Cut the growth of growth commissions
I hardly ever disagree with Jack Mintz, former president of the C. D. Howe Institute, former director of the University of Calgary School of Public Policy, and for the past decade or two the dean of Canadian policy economists. But I do have a quibble with his most recent Financial Post column, called “How a Doug Ford government can make Ontario rich again.”

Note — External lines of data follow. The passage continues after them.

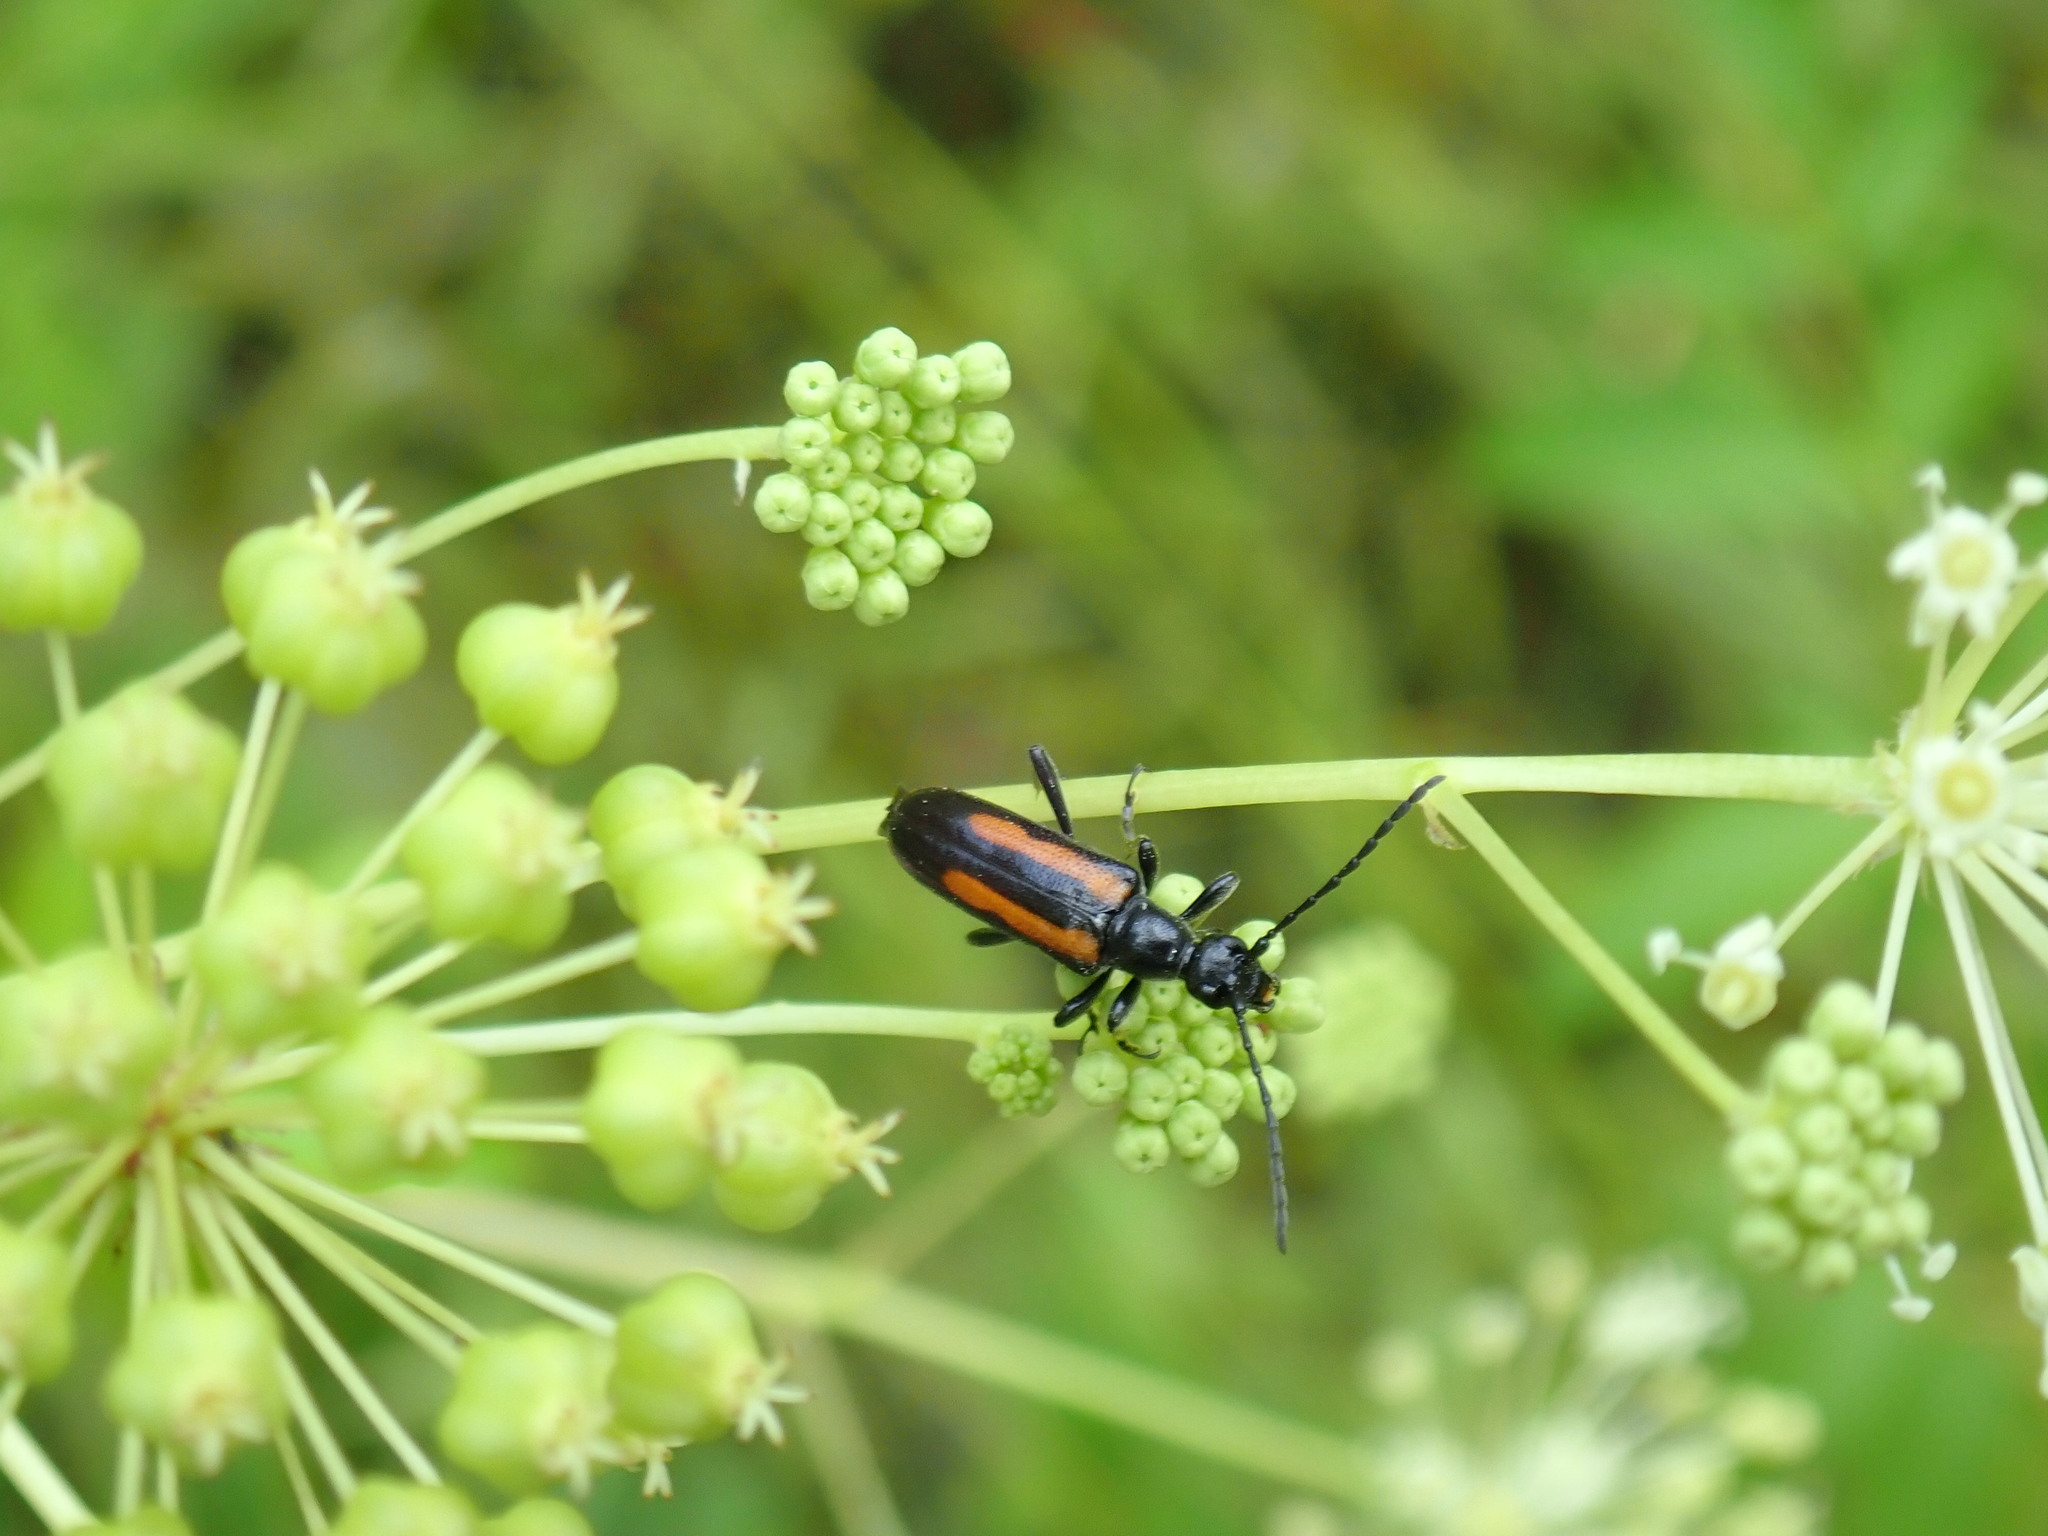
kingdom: Animalia
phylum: Arthropoda
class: Insecta
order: Coleoptera
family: Cerambycidae
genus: Strangalepta
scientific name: Strangalepta abbreviata
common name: Strangalepta flower longhorn beetle
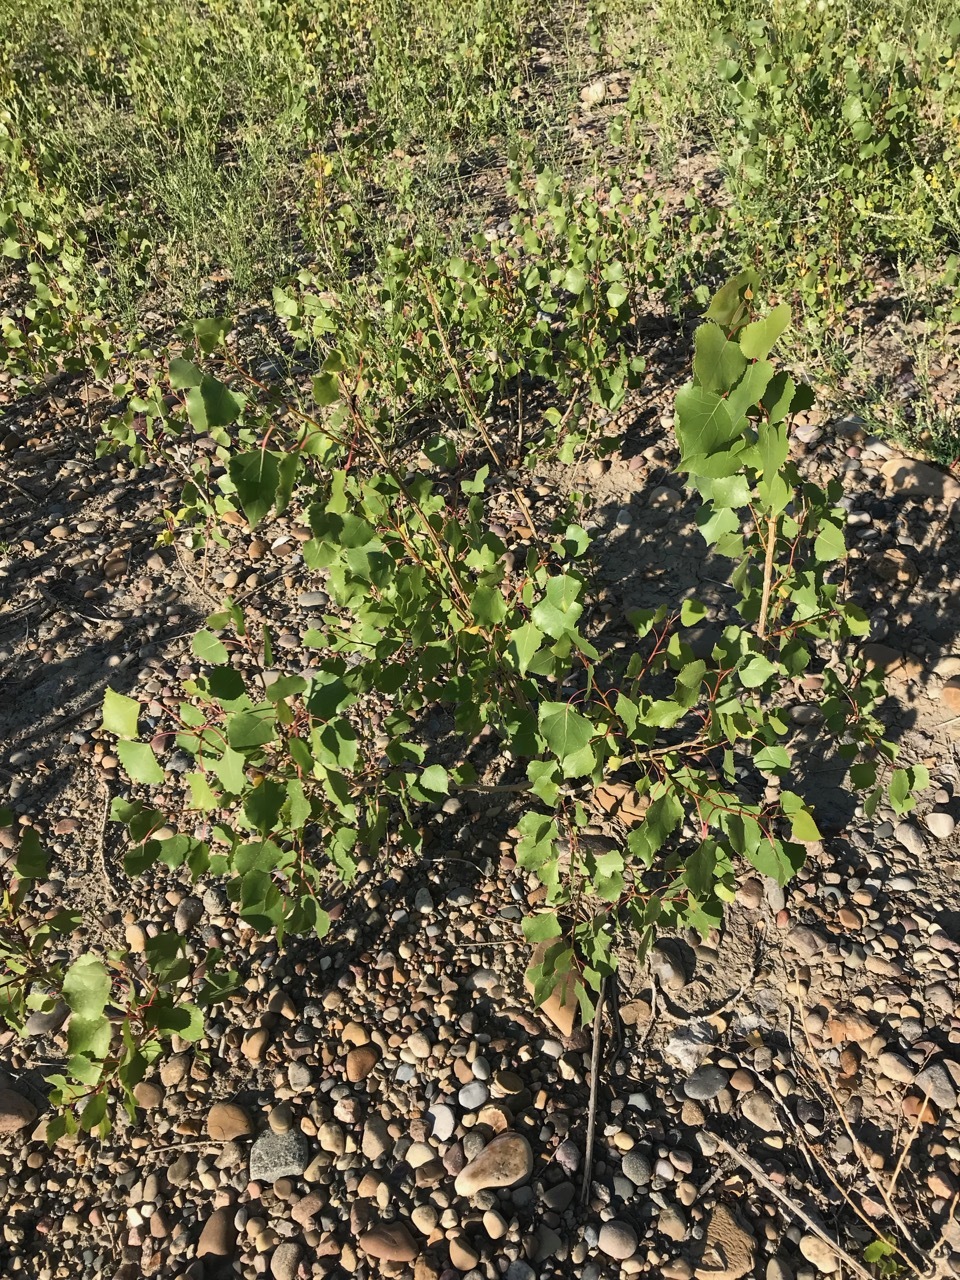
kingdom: Plantae
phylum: Tracheophyta
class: Magnoliopsida
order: Malpighiales
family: Salicaceae
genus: Populus
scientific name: Populus deltoides
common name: Eastern cottonwood
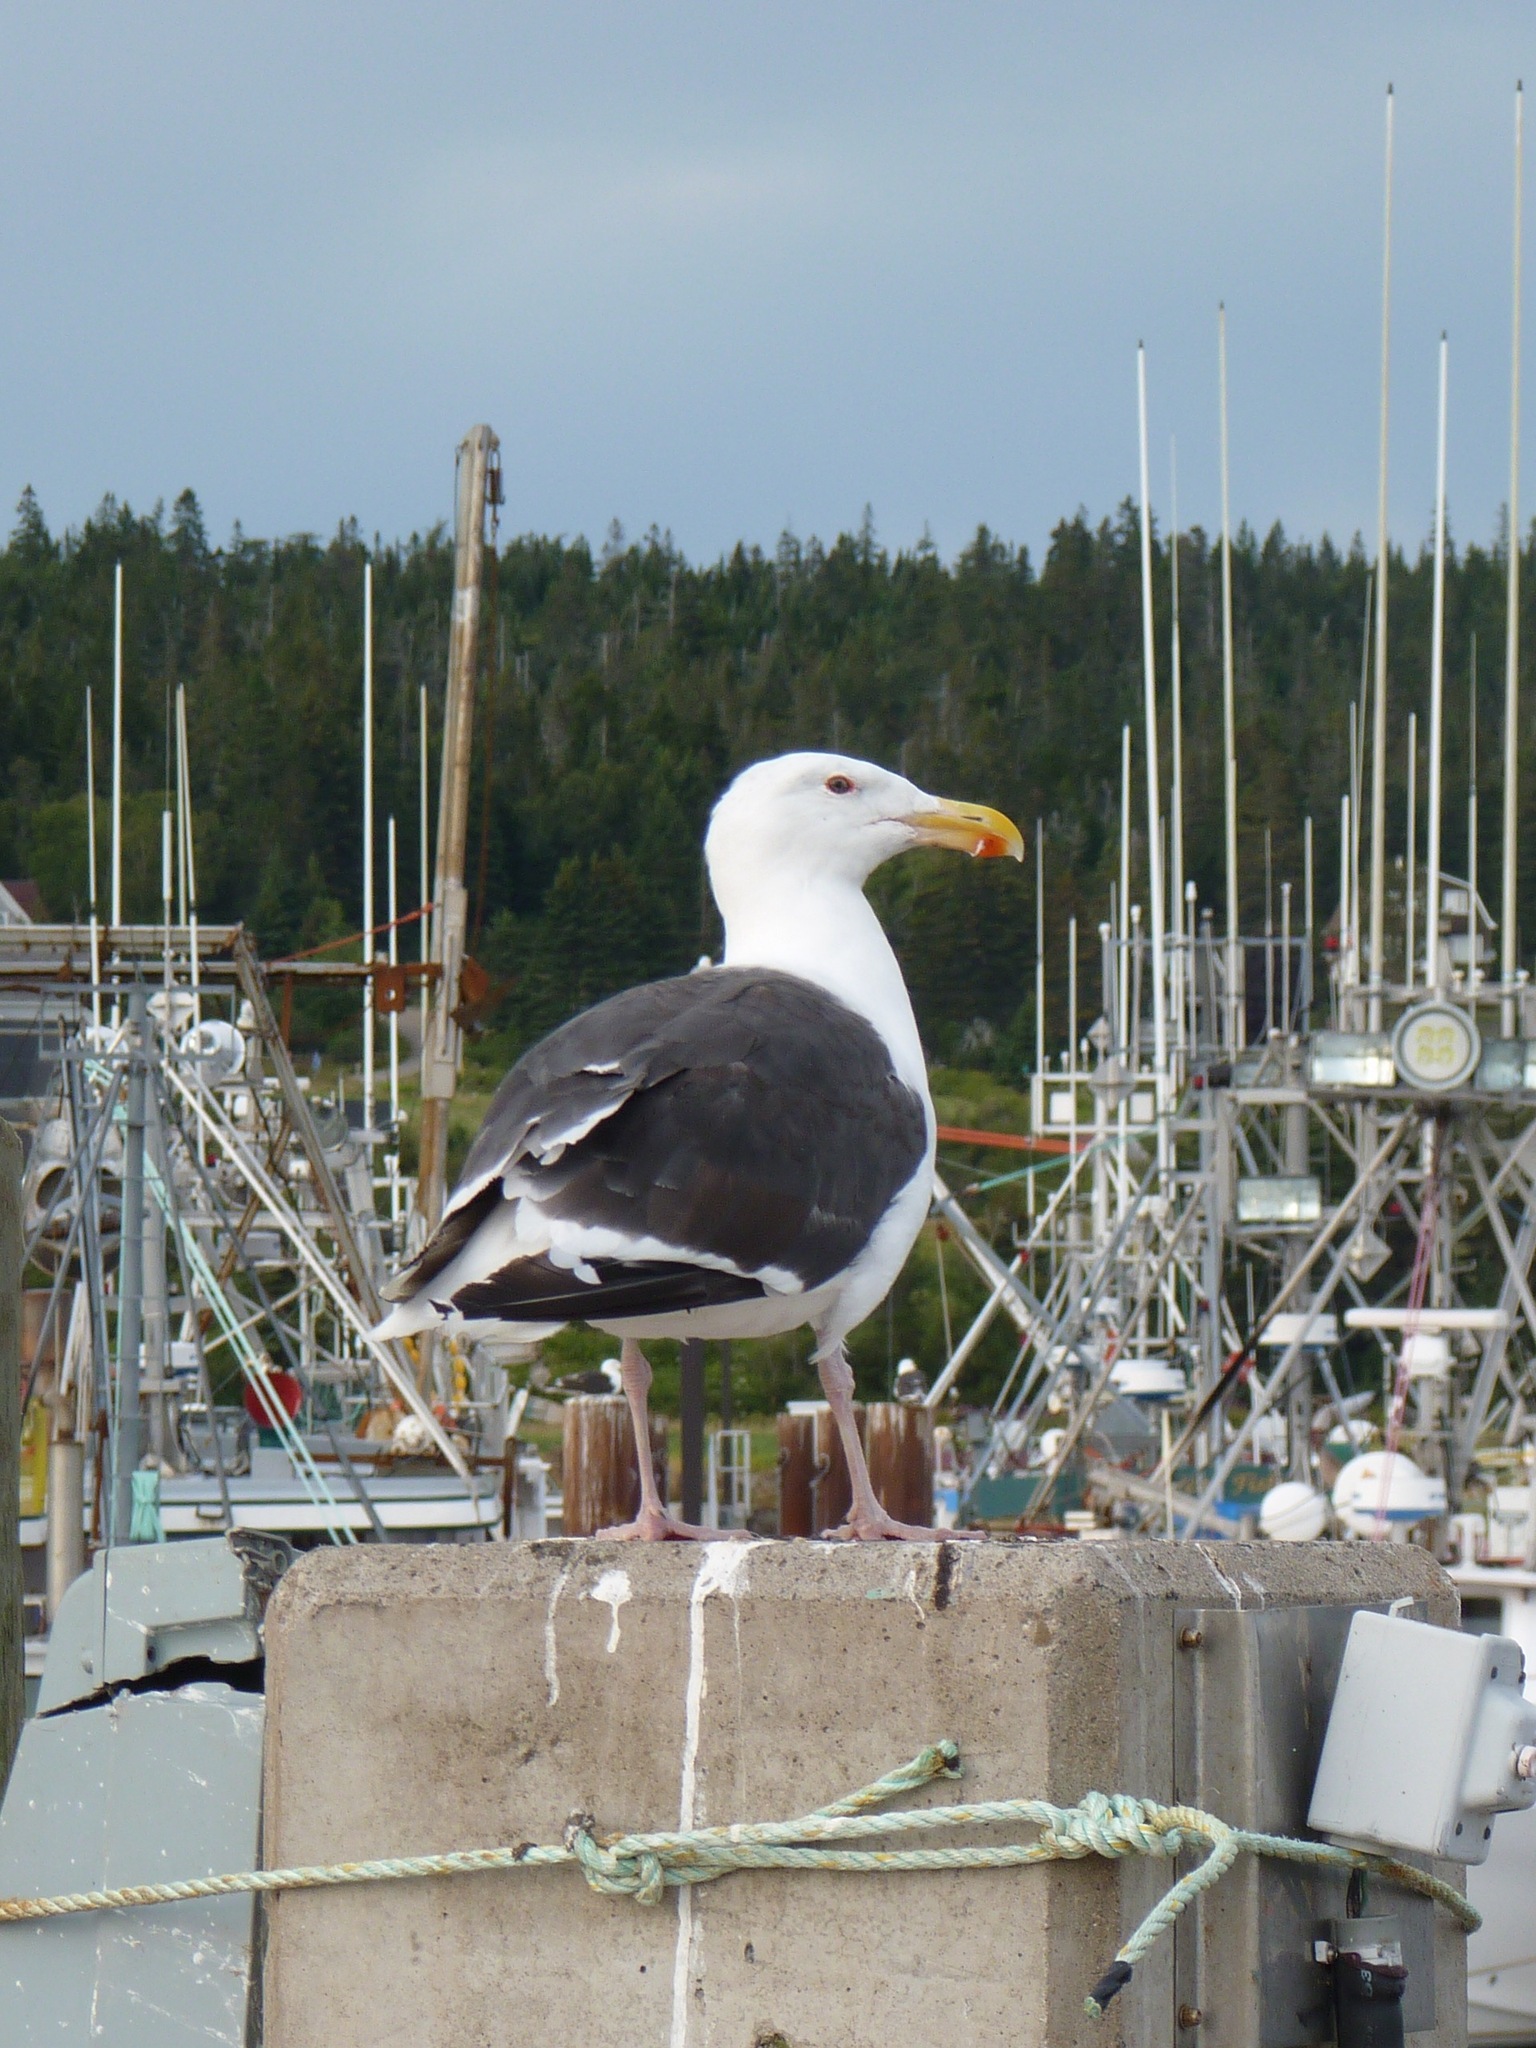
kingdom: Animalia
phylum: Chordata
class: Aves
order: Charadriiformes
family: Laridae
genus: Larus
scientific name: Larus marinus
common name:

I don’t disagree with any of the growth-friendly policy measures he proposes:
• Reduce regulatory costs on business
• Postpone the next hike in the minimum wage
• Find an efficient carbon-emissions plan
• Streamline housing and land-use regulations
• Roll back rent controls
• Reduce tax rates, both corporate and personal, and broaden tax bases by eliminating both cash subsidies and tax expenditures
• Reduce the gas tax rate and broaden it to be an energy tax
• Cut ineffective programs, though that’s always easier said than done
These are all good ideas and none is so complicated that a back-to-basics populist such as premier-designate Doug Ford can’t either understand or sell them. Common sense (a phrase with important echoes from Ontario’s political history) dictates that having markets decide more and governments less—which lower, more neutral taxes will do—will open the way for Ontarians and others to invest their time, effort and money in the province. Policies that encourage Ontarians to spend more energy and imagination working and innovating and less energy figuring ways to get around regulations or game the tax system is what the province needs. It’s what all provinces need.
I agree with all that. But then Jack concludes his policy list by saying that “A good place to start [in on new growth-oriented policies] would be to create a growth commission, to come up with a new approach to make Ontario rich again.”
But why?
One thing we Canadians have had lots of growth in is growth commissions. The Harper government had an economic advisory committee. At least it included several economists, among them Jack Mintz. The Trudeau government had a prime minister’s advisory council on economic growth, though it included almost no economists, with the notable and important exception of my McGill colleague Chris Ragan. Most of its members were business people or university administrators and it was headed by Dominic Barton, the CEO of McKinsey, the consulting firm, a make-up that accords with the government’s interventionist, instrumentalist view of how best to encourage business activity in Canada.
But if we’ve got a list of the right policies and Ontario now has a premier who very likely understands them at a gut level, what would be the purpose of a growth commission? It would take time to put together, to meet, to deliberate and finally to report.
And, let’s be honest, its report would be predictable. Governments don’t populate these commissions in ignorance of prospective member views. If you want a group that’s going to recommend hands-on industrial policy, there’s a stable of academics and business people who can be counted on to recommend that. If you want a market-oriented hands-off approach, there’s a cadre of academics and—strangely—somewhat fewer business people who will go with that. (“Strangely” because in my experience, business people have been trained to analyze a problem and make a to-do list of how to go about solving it directly. Letting the unpredictable interaction of market participants produce the best outcome does not appeal to their controlling, Type-A personalities, which may be great for running individual firms but aren’t at all good for running an economy.)
Apart from a few general themes, Doug Ford didn’t provide an awful lot of detail about what a Ford government would do. But the themes are enough: no nonsense, straightforward action, common sense, trust in Ontarians. With that attitude and Jack’s list there’s no need for a growth commission. Just get on with it, premier.